Un livre pour fixer ses fantômes
Mais La Moitié de la vie est aussi une histoire de femmes. Un livre traversé par des attachements rompus. Il y a d’abord Bella, l’ex-épouse qui l’a quitté pour un homme plus riche. Ou bien Claire que le narrateur a désirée dès le premier regard et qui lui a échappé, avant qu’il ait pu lui avouer l’étendue de ses sentiments. Il en reste des visages, des gestes, des attitudes, le regret de peaux devenues étrangères, tout cela formant une longue nuit qui n’est pas une nuit physique, mais une nuit humaine. Une nuit au centre de ces nuits d’insomnie qui passent et se ressemblent, comme des paysages aperçus à travers la vitre d’un train forment dans l’obscurité un long ruban d’ombres, que nos yeux scrutent en vain. Le narrateur examine ainsi sa mémoire, avec un unique désir : tenter de comprendre pourquoi les voix se sont éteintes, incapable de retenir ces femmes jadis aimées. Il en revient à chaque fois à sa solitude, seulement un peu plus lourd de vies jamais vécues, mais qu’il aurait pu vivre et qu’il transporte maintenant en lui :
« Gentils fantômes qui ont poursuivi leur chemin, nous dépassant, dépassant notre peine (et dans certains cas, la leur) et trouvant le bonheur en un autre endroit, près d’une autre personne, sous d’autres latitudes, parfois. Certains sont morts à cette heure, peut-être, et je suis le seul, j’en suis sûr, à les pleurer, bien seul, et bien plus que ceux qui étaient avec eux à la fin, parce que seul moi sais l’exact calcul, l’exacte beauté de ce que nous avons perdu, de ce qu’ils ont dû abandonner, de ce qu’ils ont perdu en tournant le dos à ce côté-ci de la route, et cette quantité de malheur qui fut rajouté dans la vie.

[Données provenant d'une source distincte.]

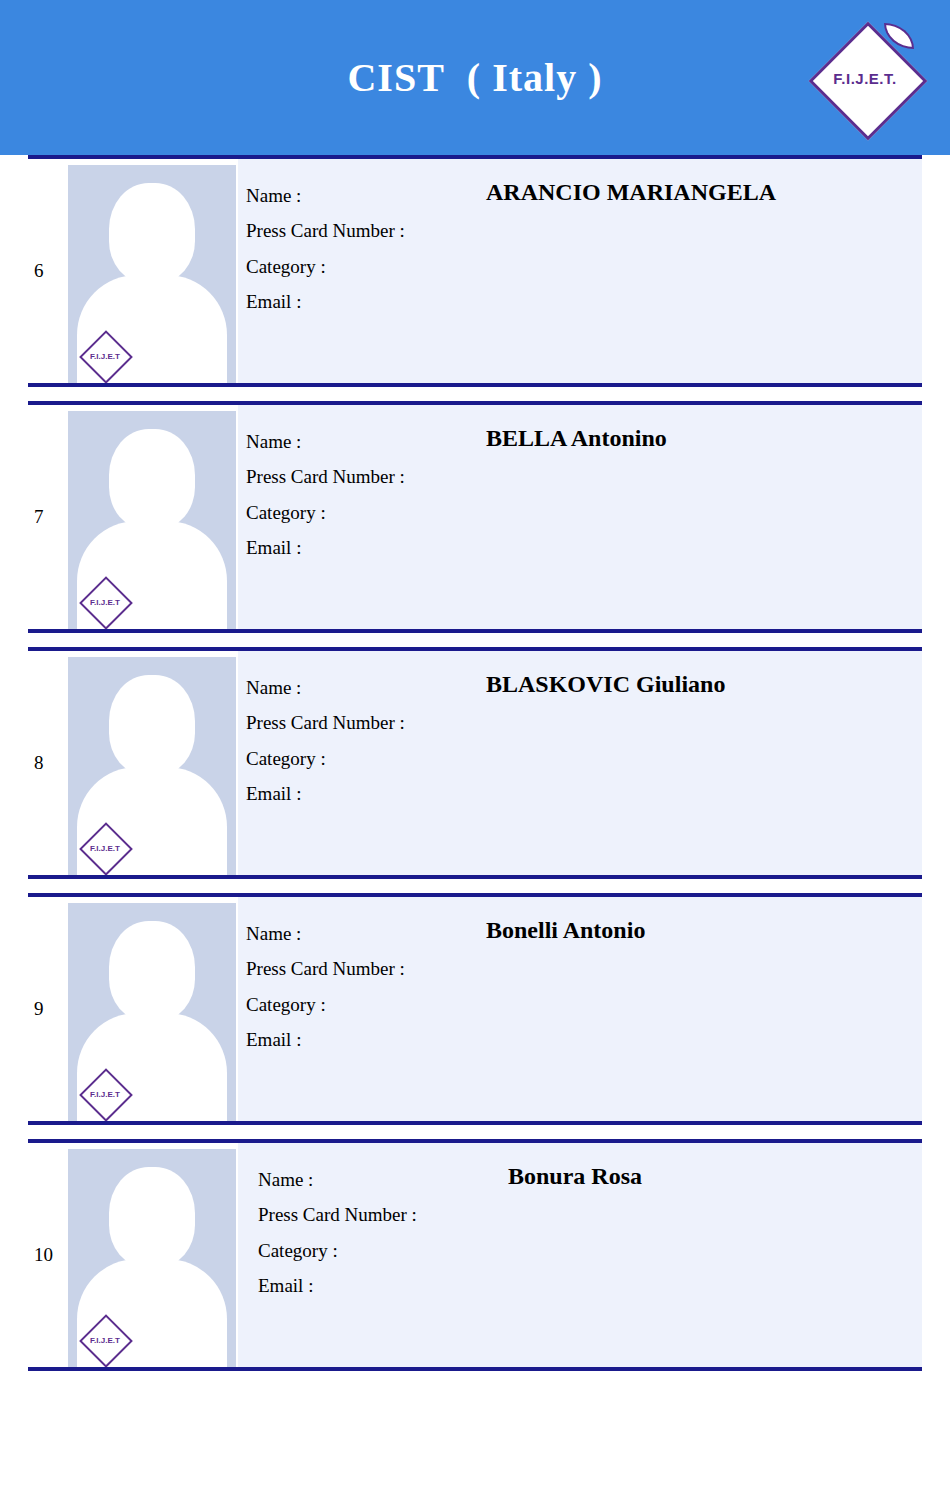CIST ( Italy )
F.I.J.E.T.
6
F.I.J.E.T
Name :
Press Card Number :
Category :
Email :
ARANCIO MARIANGELA
7
F.I.J.E.T
Name :
Press Card Number :
Category :
Email :
BELLA Antonino
8
F.I.J.E.T
Name :
Press Card Number :
Category :
Email :
BLASKOVIC Giuliano
9
F.I.J.E.T
Name :
Press Card Number :
Category :
Email :
Bonelli Antonio
10
F.I.J.E.T
Name :
Press Card Number :
Category :
Email :
Bonura Rosa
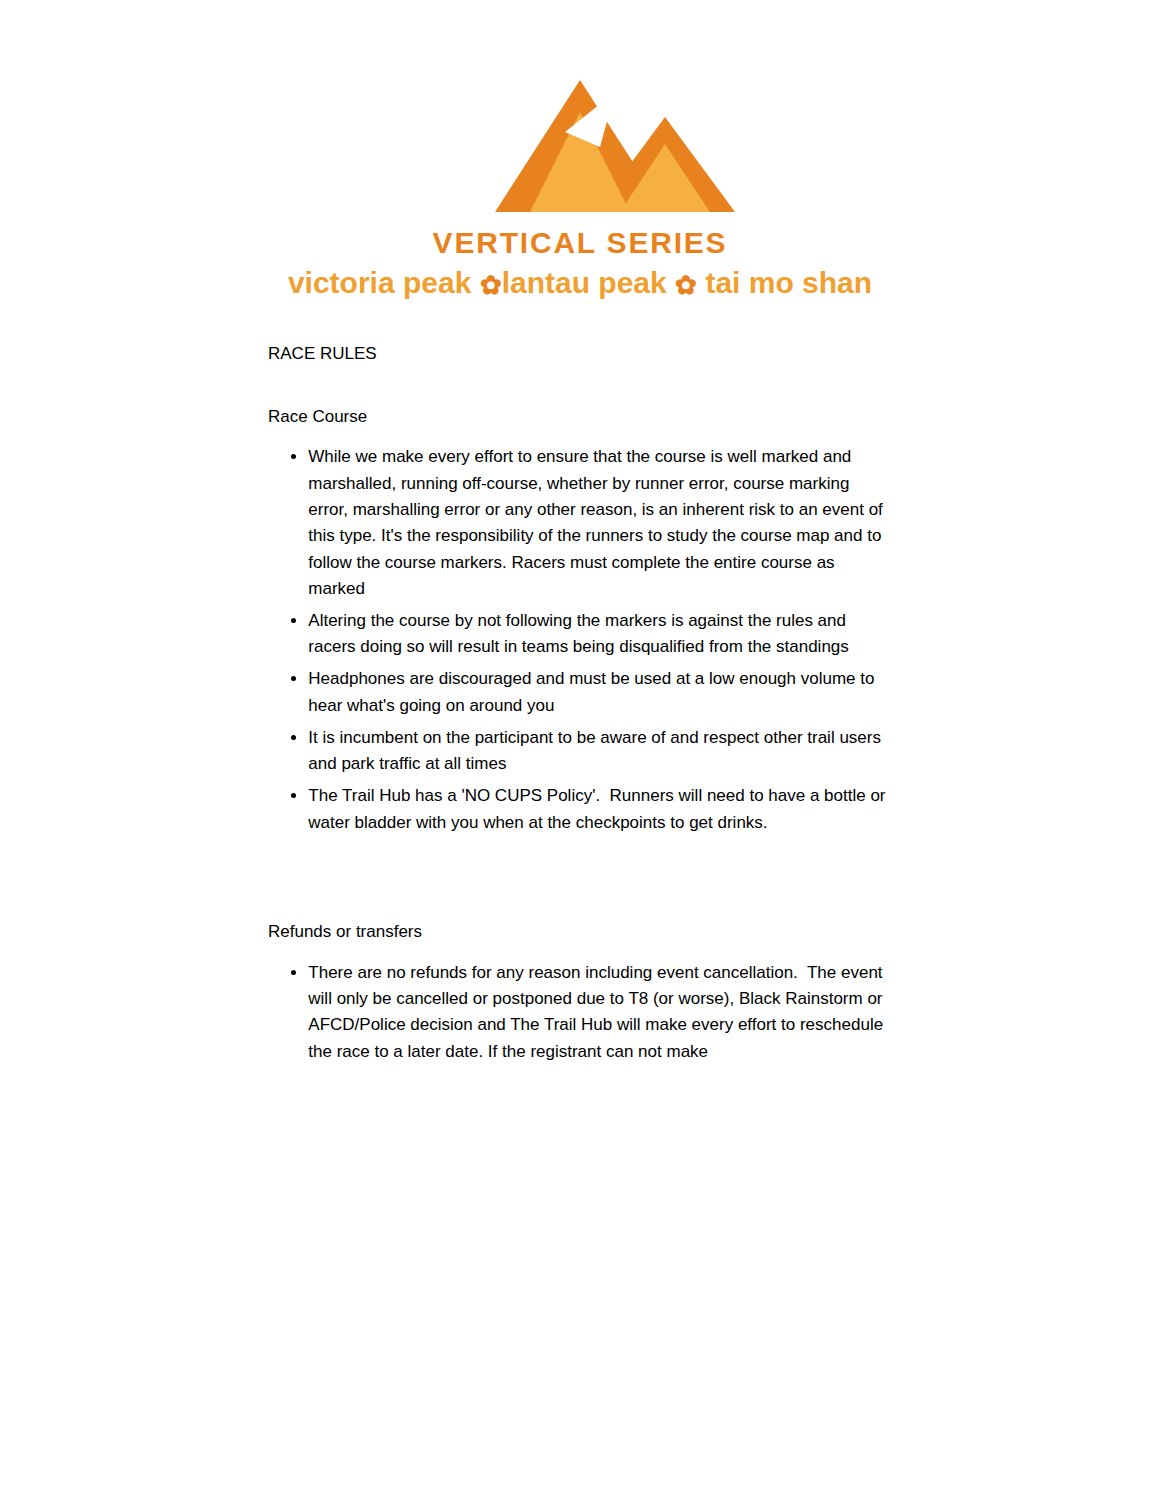VERTICAL SERIES
victoria peak ✿lantau peak ✿ tai mo shan
RACE RULES
Race Course
While we make every effort to ensure that the course is well marked and marshalled, running off-course, whether by runner error, course marking error, marshalling error or any other reason, is an inherent risk to an event of this type. It's the responsibility of the runners to study the course map and to follow the course markers. Racers must complete the entire course as marked
Altering the course by not following the markers is against the rules and racers doing so will result in teams being disqualified from the standings
Headphones are discouraged and must be used at a low enough volume to hear what's going on around you
It is incumbent on the participant to be aware of and respect other trail users and park traffic at all times
The Trail Hub has a 'NO CUPS Policy'. Runners will need to have a bottle or water bladder with you when at the checkpoints to get drinks.
Refunds or transfers
There are no refunds for any reason including event cancellation. The event will only be cancelled or postponed due to T8 (or worse), Black Rainstorm or AFCD/Police decision and The Trail Hub will make every effort to reschedule the race to a later date. If the registrant can not make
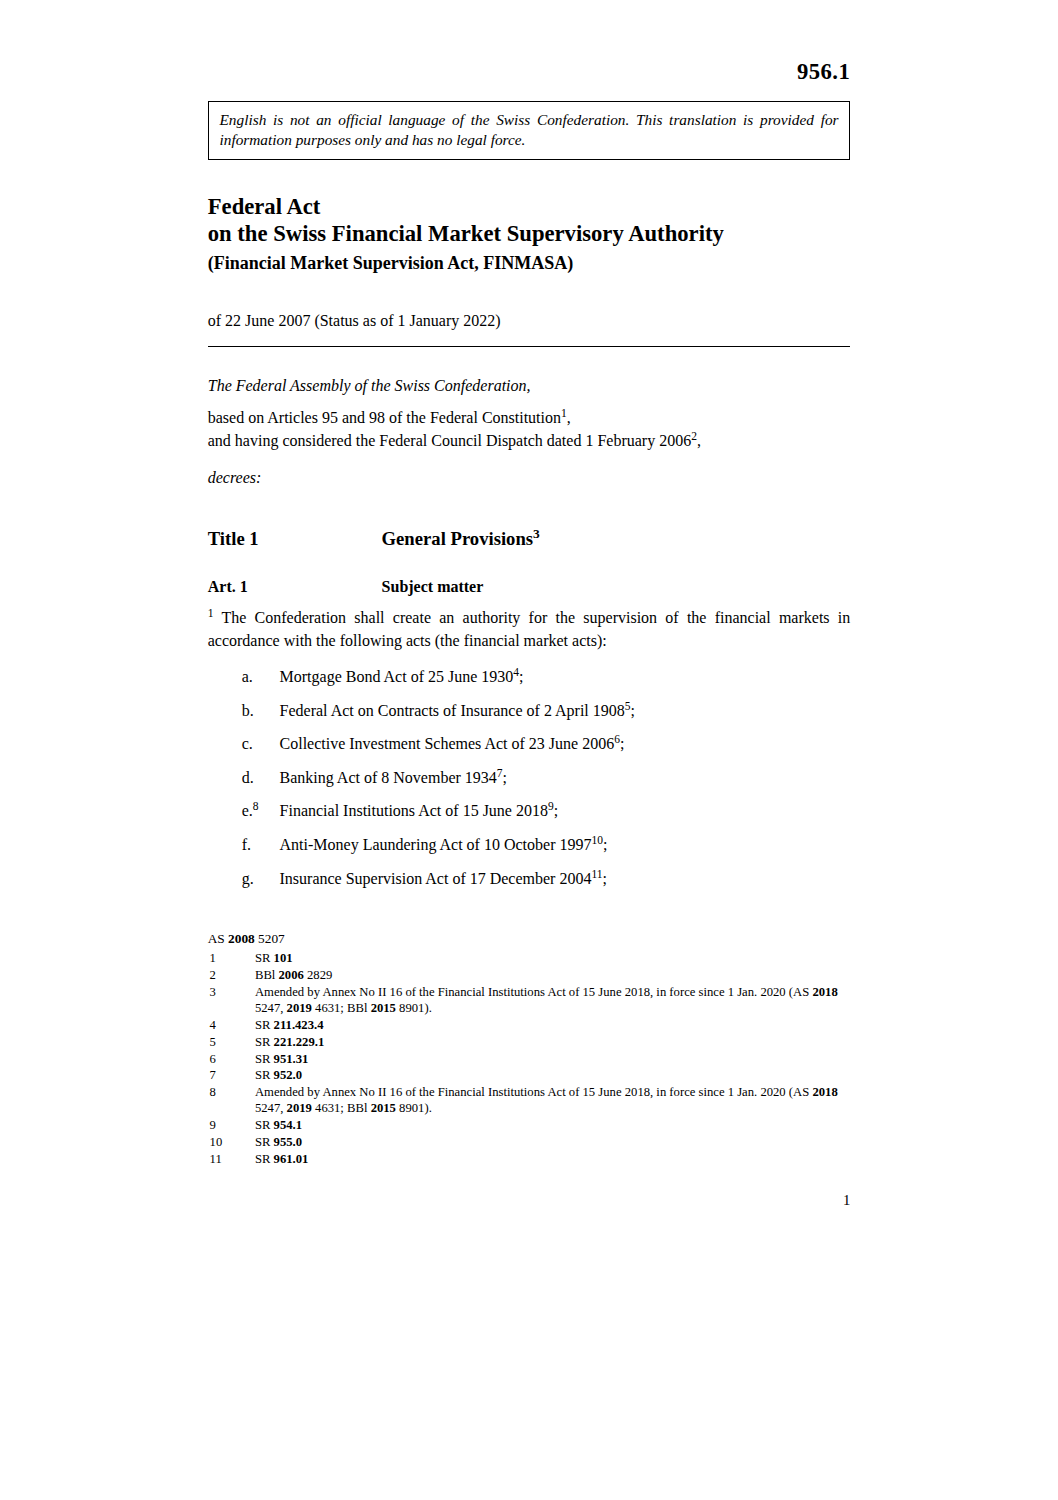956.1
English is not an official language of the Swiss Confederation. This translation is provided for information purposes only and has no legal force.
Federal Acton the Swiss Financial Market Supervisory Authority
(Financial Market Supervision Act, FINMASA)
of 22 June 2007 (Status as of 1 January 2022)
The Federal Assembly of the Swiss Confederation,
based on Articles 95 and 98 of the Federal Constitution1,
and having considered the Federal Council Dispatch dated 1 February 20062,
decrees:
Title 1 General Provisions3
Art. 1 Subject matter
1 The Confederation shall create an authority for the supervision of the financial markets in accordance with the following acts (the financial market acts):
a. Mortgage Bond Act of 25 June 19304;
b. Federal Act on Contracts of Insurance of 2 April 19085;
c. Collective Investment Schemes Act of 23 June 20066;
d. Banking Act of 8 November 19347;
e.8 Financial Institutions Act of 15 June 20189;
f. Anti-Money Laundering Act of 10 October 199710;
g. Insurance Supervision Act of 17 December 200411;
AS 2008 5207
| 1 | SR 101 |
| 2 | BBl 2006 2829 |
| 3 | Amended by Annex No II 16 of the Financial Institutions Act of 15 June 2018, in force since 1 Jan. 2020 (AS 2018 5247, 2019 4631; BBl 2015 8901). |
| 4 | SR 211.423.4 |
| 5 | SR 221.229.1 |
| 6 | SR 951.31 |
| 7 | SR 952.0 |
| 8 | Amended by Annex No II 16 of the Financial Institutions Act of 15 June 2018, in force since 1 Jan. 2020 (AS 2018 5247, 2019 4631; BBl 2015 8901). |
| 9 | SR 954.1 |
| 10 | SR 955.0 |
| 11 | SR 961.01 |
1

J’ai moi, une place pour chacun d’eux dans ma mémoire, une place pour leur beauté et pour leurs vertus, comme nul autre ne peut les connaître et dont nul ne songerait à les parer, une place où pardonner leurs fautes, et où les miennes, le mal que j’ai pu leur faire, pèse par contraste de tout son poids sur mes épaules, à moi, tandis qu’ils s’élèvent, légers gentils fantômes du souvenir, et du regret du bonheur que nous avons tout détruit. »
Je pourrais encore évoquer bien d’autres thèmes. Le livre en est cousu comme autant de fils musicaux. Chacun a son charme propre et ils s’enrichissent pris ensemble en une délicate harmonie. L’écriture d’André Desbazes a en effet quelque chose d’un entremêlement de chants silencieux. Une poésie lucide et sans outrance qui emprunte les habits de la prose.